Material for this task Block Start

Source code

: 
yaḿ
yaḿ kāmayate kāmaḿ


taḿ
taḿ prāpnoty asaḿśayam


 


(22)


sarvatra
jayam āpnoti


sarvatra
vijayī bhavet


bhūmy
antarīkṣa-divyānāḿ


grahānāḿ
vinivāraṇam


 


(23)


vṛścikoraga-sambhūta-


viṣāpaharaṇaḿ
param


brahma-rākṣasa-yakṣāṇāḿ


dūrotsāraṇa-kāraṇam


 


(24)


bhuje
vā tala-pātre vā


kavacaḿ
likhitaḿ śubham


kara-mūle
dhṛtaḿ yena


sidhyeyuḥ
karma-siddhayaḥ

Material for this task Block End
Material for this task Block Start

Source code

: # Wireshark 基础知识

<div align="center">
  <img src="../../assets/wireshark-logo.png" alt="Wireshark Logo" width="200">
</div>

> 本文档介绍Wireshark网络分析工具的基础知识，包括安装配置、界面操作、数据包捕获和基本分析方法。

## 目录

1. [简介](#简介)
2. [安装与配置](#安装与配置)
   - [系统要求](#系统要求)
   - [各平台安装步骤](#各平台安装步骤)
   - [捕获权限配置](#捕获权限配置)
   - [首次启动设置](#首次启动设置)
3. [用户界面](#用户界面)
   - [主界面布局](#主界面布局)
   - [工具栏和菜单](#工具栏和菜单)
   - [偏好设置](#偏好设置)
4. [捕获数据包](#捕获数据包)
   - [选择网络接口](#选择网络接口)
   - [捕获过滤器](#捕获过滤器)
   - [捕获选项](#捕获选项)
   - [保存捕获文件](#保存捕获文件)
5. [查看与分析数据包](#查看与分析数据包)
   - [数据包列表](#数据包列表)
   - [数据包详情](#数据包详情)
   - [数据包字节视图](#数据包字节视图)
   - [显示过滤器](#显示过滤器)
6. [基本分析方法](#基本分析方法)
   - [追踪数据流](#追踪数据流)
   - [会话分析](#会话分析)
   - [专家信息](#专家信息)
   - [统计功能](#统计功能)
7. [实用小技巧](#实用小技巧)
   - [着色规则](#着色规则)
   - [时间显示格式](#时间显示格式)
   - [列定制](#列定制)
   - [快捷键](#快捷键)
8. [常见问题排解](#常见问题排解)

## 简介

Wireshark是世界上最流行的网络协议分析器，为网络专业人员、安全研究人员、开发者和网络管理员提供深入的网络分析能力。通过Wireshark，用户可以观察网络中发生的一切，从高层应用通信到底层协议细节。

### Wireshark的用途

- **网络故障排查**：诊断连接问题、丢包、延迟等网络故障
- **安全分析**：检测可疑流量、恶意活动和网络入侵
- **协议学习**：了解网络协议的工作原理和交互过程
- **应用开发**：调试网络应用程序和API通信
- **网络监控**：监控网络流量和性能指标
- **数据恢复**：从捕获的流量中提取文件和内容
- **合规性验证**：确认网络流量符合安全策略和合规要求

Material for this task Block End

Task details:
Set down, from the entries above, exactly the lines from the one with "jayam āpnoti" up to and including the one with "karma-siddhayaḥ", and no other lines.

Reply to the task:
jayam āpnoti


sarvatra
vijayī bhavet


bhūmy
antarīkṣa-divyānāḿ


grahānāḿ
vinivāraṇam


 


(23)


vṛścikoraga-sambhūta-


viṣāpaharaṇaḿ
param


brahma-rākṣasa-yakṣāṇāḿ


dūrotsāraṇa-kāraṇam


 


(24)


bhuje
vā tala-pātre vā


kavacaḿ
likhitaḿ śubham


kara-mūle
dhṛtaḿ yena


sidhyeyuḥ
karma-siddhayaḥ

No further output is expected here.